British theatre critic Kenneth Tynan went overboard, calling the album “a decisive moment in Western civilization” in 1967—a ironic remark given the album’s choreographed burial of the British Empire in its closing song, A Day In The Life. The even greater irony was, of course, the poor reception given to an album by a British band that actually did heavy drugs—the Stones’ Their Satanic Majesties Request, which even satirized Sgt. Pepper’s lenticular album cover.
The cover, groundbreaking for its time (Grammy winner for the year), shows around 60 iconic figures, mostly from the 20th century but also, for instance, Karl Marx. Fittingly, there are as many as four Indian gurus—Yukteshwar Giri, Mahavatar Babaji, Paramhansa Yogananda and Lahiri Mahasaya—in what is the band’s most “Indian” album for an extended Indian-themed song by George Harrison, who had by then fallen under the spell of Indian classical music, philosophy and Ravi Shankar.
They are standing in four rows, with the front row taken by the Fab Four (eight actually, because there’s also an entire wax model set of them), and they are looking over a foreground that is filled with what look to be adornments and flower arrangements for a wake. Whose wake? The only clue we have is a floral guitar. It’s a left-handed guitar, placed right under the word “Beatles”, which spawned speculation around Paul McCartney, the left-handed bass player. “Paul is dead,” they said.

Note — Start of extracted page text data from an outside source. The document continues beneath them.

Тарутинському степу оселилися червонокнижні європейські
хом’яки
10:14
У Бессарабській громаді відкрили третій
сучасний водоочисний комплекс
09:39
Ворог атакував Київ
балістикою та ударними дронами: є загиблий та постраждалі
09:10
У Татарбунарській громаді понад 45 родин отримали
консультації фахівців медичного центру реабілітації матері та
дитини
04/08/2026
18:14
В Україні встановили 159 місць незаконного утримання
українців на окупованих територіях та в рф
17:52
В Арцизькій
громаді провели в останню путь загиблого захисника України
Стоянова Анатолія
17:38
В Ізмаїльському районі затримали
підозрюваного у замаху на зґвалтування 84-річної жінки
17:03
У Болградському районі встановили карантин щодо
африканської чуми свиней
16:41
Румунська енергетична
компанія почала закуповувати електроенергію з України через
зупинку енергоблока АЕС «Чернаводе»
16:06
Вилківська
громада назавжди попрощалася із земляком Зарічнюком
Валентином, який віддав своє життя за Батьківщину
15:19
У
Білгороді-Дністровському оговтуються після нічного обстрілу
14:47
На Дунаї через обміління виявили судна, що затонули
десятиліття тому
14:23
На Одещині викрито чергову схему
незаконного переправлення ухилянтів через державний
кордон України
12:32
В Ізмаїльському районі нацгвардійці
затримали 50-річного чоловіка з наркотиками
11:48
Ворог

He wasn’t, of course. And now plans have been drawn for grand celebrations of the 50th anniversary of Sgt. Pepper’s. Several CD, DVD and blue ray sets have been launched, along with a set of vinyls, a 144-page hardcover book and a reissue of a rare documentary, The Making of Sgt. Pepper.
The advent of digital technology means recorded music can keep being “cleaned up”, or remixed according to the tastes of the musicians and producers. Every version sounds different—sometimes a tiny bit so, and sometimes like a whole new creation, if it is tastefully done.
Sgt. Pepper’s, which is often described (wrongly) as the first concept album, lends itself easily to remixing, particularly the standout song out of the 13 in the album, A Day In The Life.
A psychedelic masterpiece tinged with LSD, it was thought up by John Lennon and has a middle eight contributed by McCartney. It starts almost tentatively with an acoustic guitar. “I read the news today, oh boy, about a lucky man who made the grade,” sings John, hardly preparing the listener for what comes next: “he blew his mind out in a car”. The song is essentially a portrait of a society that is unraveling—the English army had just won the war, but the crowd of people turned away. And then a massive “drugs interlude” comes in with “I love to turn you on” continuing till the end. Somebody speaks, the singer goes “into a dream” and the manic strings take over in a relentless crescendo ending with an E chord that lasts some 40 seconds. Why? Because it’s hammered out on three pianos all at once.
The song was banned by the BBC for its perceived glorification of drugs and it remained banned until 1972. Oddly, Lucy in the Sky with Diamonds (that abbreviation, yes, although later theories say it had nothing to do with drugs either) was free to air on radio.
Sgt. Pepper’s started out because The Beatles were getting tired of touring. “We’ve taken the road to its limits as far as we are concerned—what else can we do out there,” Ringo reminisced later. Perhaps aware of its greatness, at the start of the album the band promises, “A splendid time is guaranteed for all”.
“We hope you have enjoyed the show,” Paul sings. Oh yes, we did, we loved it—and thanks for taking the audience home, John, Paul, George and Ringo.